В самой большой комнате, где на голых стенах можно вообразить невыгоревшие четырехугольники от книжных шкафов и картин, кипит спор с драматической жестикуляцией. Женщина, жена, швыряет что-то — это могла быть пепельница, но даже в гневе, с багровым лицом, она осторожно меняет ее на книгу. Она льет слезы — возможно, из-за своей пуританской неспособности швырнуть пепельницу — и убегает в другую комнату, не забыв перепрыгнуть через высокий порог, о который обычно спотыкаются новички. Дети с виноватым видом снуют вверх-вниз по лестнице, бледные, осуждающие себя в своих невинных сердечках за эту сцену. Даже пес со стыда поджимает хвост. Мужчина плюхается на давно не существующий диван. Его щиколотки сведены вместе, голова опущена, можно подумать, что он закован в кандалы. Он воспринимает себя самым драматическим образом, словно заключенного. На улице как будто стоит лето, если судить по бабочке-капустнице, бьющейся над головками садовых роз по оконной сетке. Женщина возвращается уже не с багровым, а с розовым лицом и возобновляет разговор четким, официальным тоном; мужчина вскакивает и орет. Она отвешивает ему пощечину, он отбрасывает ее руку и отвечает ей пинком, от которого испытывает удивительно приятное, пружинистое чувство. Они мечутся, поднимая клубы пыли, среди сильно мешающей им мебели. Дети на всякий случай забираются на самый верх лестницы. Пес, горбясь, как выпоротый, просится прочь из дома. Мужчина обнимает женщину, что-то шепчет, она вся румяная и теплая от слез. Он сам неожиданно для себя начинает всхлипывать, и это тоже приятно, похоже на очистительную рвоту или обильное потение. О чем говорят, о чем спорят эти взбудораженные, перепуганные люди? Они обсуждают перемену, естественный процесс, ход времени, смерть.

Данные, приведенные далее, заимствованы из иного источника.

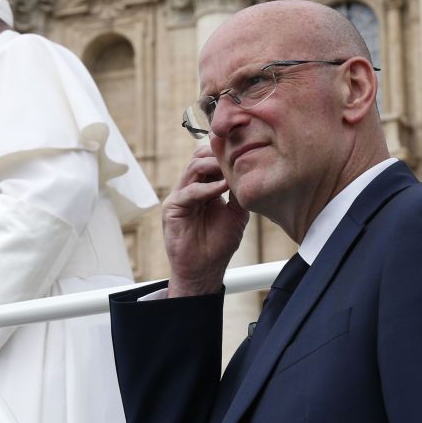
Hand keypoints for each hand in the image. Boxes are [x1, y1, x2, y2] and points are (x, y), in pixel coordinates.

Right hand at [163, 145, 249, 296]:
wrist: (204, 270)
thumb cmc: (218, 245)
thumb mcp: (236, 214)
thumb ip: (239, 193)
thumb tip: (249, 173)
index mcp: (204, 188)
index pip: (210, 160)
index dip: (224, 154)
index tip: (243, 152)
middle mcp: (190, 188)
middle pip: (199, 157)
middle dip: (218, 155)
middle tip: (236, 158)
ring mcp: (180, 196)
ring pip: (193, 168)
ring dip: (214, 166)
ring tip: (230, 172)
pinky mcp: (172, 208)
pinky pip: (189, 191)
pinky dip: (207, 188)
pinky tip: (222, 188)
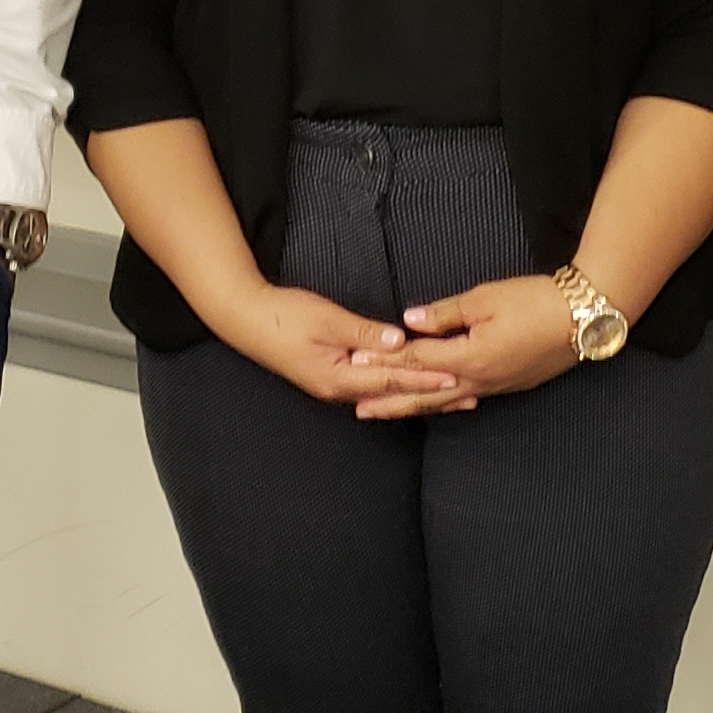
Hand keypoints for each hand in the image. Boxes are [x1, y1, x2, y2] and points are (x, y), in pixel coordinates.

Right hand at [211, 281, 465, 410]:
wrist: (246, 320)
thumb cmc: (284, 316)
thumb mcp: (327, 320)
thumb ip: (364, 333)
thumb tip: (399, 342)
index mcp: (338, 378)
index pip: (391, 381)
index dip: (425, 378)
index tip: (455, 377)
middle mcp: (338, 390)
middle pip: (391, 395)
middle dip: (429, 394)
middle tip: (466, 396)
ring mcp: (332, 386)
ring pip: (382, 393)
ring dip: (416, 392)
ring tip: (449, 395)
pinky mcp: (329, 377)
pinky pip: (370, 387)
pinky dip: (394, 385)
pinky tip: (409, 386)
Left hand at [371, 275, 581, 419]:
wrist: (584, 317)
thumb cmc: (535, 301)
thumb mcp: (484, 299)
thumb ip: (443, 313)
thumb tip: (408, 322)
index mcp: (469, 359)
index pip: (416, 361)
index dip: (383, 361)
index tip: (355, 363)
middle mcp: (479, 381)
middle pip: (425, 394)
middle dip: (390, 401)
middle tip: (359, 410)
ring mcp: (496, 387)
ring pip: (445, 402)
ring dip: (413, 406)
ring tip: (386, 413)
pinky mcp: (509, 385)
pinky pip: (466, 398)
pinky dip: (443, 403)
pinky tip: (435, 405)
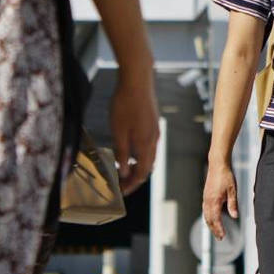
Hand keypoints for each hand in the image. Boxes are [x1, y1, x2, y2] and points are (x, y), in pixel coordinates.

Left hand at [109, 65, 159, 194]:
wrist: (138, 81)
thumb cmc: (126, 104)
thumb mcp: (118, 131)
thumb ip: (122, 153)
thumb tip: (124, 172)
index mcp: (145, 145)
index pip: (142, 173)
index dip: (132, 185)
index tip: (122, 192)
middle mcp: (153, 140)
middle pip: (148, 167)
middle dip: (135, 178)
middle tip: (122, 185)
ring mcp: (155, 131)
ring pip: (149, 156)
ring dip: (138, 167)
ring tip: (124, 171)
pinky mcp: (153, 124)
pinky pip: (149, 146)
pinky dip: (140, 155)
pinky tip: (130, 151)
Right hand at [202, 160, 238, 239]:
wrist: (218, 165)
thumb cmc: (226, 176)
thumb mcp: (233, 191)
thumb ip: (233, 204)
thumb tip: (235, 216)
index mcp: (214, 201)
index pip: (216, 219)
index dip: (219, 229)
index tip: (222, 236)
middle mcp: (207, 201)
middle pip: (209, 219)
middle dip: (214, 229)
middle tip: (220, 238)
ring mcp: (205, 198)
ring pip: (206, 215)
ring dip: (210, 224)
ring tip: (216, 231)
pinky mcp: (206, 195)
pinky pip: (205, 209)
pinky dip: (208, 217)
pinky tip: (212, 218)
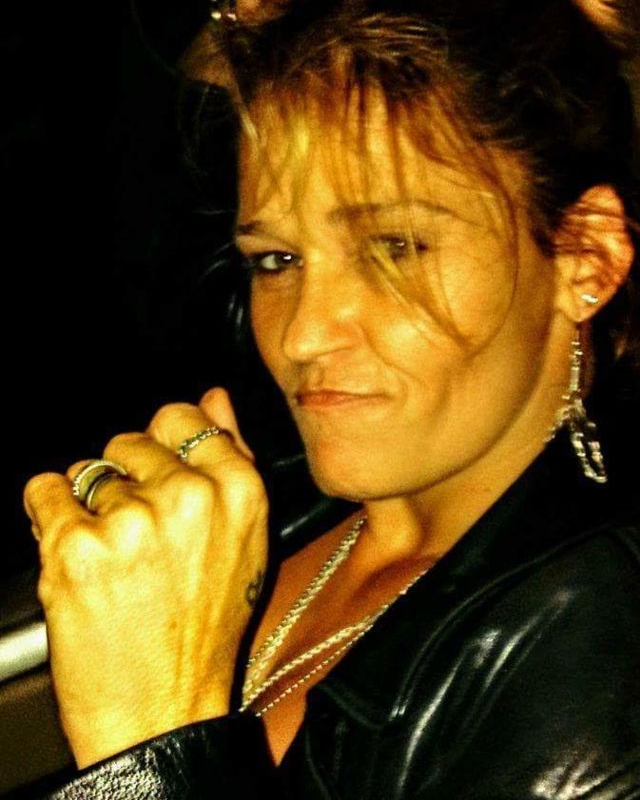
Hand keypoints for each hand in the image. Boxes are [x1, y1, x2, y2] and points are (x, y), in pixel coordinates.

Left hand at [23, 387, 267, 768]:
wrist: (163, 710)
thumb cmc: (205, 630)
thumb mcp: (242, 540)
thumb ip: (231, 456)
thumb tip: (215, 396)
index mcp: (239, 490)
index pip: (181, 416)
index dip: (160, 445)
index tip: (154, 472)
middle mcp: (190, 498)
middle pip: (129, 441)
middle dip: (125, 480)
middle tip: (138, 536)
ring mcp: (132, 521)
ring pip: (85, 469)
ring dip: (86, 504)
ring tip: (110, 556)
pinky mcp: (76, 547)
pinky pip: (44, 491)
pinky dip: (47, 517)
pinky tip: (75, 555)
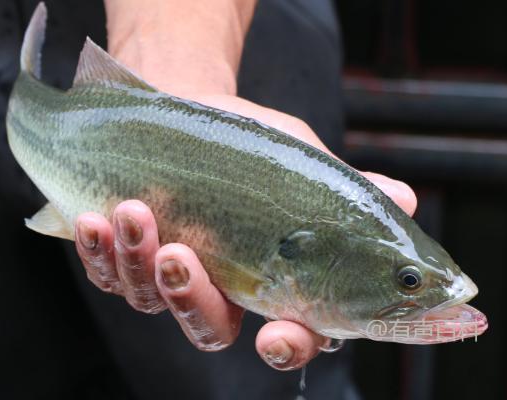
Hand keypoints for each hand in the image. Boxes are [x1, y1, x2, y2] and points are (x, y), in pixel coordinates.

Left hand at [76, 0, 417, 370]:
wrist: (189, 104)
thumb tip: (405, 200)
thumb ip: (346, 189)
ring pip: (151, 300)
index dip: (288, 345)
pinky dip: (103, 252)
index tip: (278, 336)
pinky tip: (102, 219)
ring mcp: (167, 278)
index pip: (291, 333)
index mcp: (273, 281)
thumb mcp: (303, 161)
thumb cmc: (253, 143)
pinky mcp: (124, 258)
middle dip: (194, 302)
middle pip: (209, 330)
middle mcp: (220, 290)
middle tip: (184, 257)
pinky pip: (108, 274)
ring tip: (135, 212)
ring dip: (141, 263)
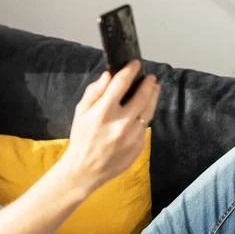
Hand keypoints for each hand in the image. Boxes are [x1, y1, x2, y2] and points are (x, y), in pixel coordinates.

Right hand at [61, 60, 159, 191]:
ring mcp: (133, 136)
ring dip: (153, 98)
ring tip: (154, 90)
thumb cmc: (81, 139)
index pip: (122, 83)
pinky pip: (145, 127)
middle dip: (148, 84)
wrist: (86, 170)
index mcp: (104, 112)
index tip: (135, 64)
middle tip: (150, 78)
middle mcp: (121, 123)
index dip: (131, 70)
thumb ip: (94, 92)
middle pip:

Смутные призраки, они тают, как дыхание на стекле. До чего же четче мое воспоминание о могучих и непостижимых пасхальных яйцах моего собственного детства, туго налитых кокосовым молоком, тяжелых, как драгоценные слитки, вместительных, словно театры, набитые бумажными силуэтами, — о миниатюрных мирах, излучавших собственный солнечный свет!.. Эти яйца неизбежным воскресным утром ложились в гнездышки, выстланные пунцовой стружкой, исторгнутые тем же неиссякаемым источником чудес, откуда выплывали звезды, где делались снимки, предшествовавшие моему рождению, и где Бог превращался в слух. Ночами я молитвенно вытягивался, как спица, на поверхности этой пучины, в доме, в темных углах которого водились диснеевские ужасы с хищными когтями, в городе с похоронной конторой на главном перекрестке и с несчетными колдовскими паролями на фасадах домов. На коврике в прихожей красовалось пятно в форме континента — там меня в детстве вырвало. Миф на мифе: вот мне три или четыре года, и я, голодная душа, ем землю из здоровенного горшка с папоротником — перистым, туманным даром тропиков. Моя бабка суеверно убеждена в том, что ребенок должен съедать по фунту грязи в год, иначе не вырастет сильным. А вот мне уже семь или восемь лет, я лежу на животе на том же самом месте и читаю моему слепому деду газету: сначала некрологи, потом сельские новости, наконец, заголовки с первой страницы про япошек и Рузвельта. Газета сильно пахнет, но не сыростью, как комиксы, а чем-то посвежее, не таким сладким, как пакет от пончиков, а, скорее, пряным — завораживающий аромат будущего, свежий и теплый, запах новизны. Этот запах, замечаю я, появляется и пропадает каждый день. А в тринадцать лет я прощаюсь с прихожей. Мы переезжаем. На ковре рядом с пятном в форме континента остались круглые вмятины от кадок с папоротниками. Достигающий их солнечный свет, не сдерживаемый шторами, как откровение. Вмятины глубоки, словно отпечатки лап динозавра.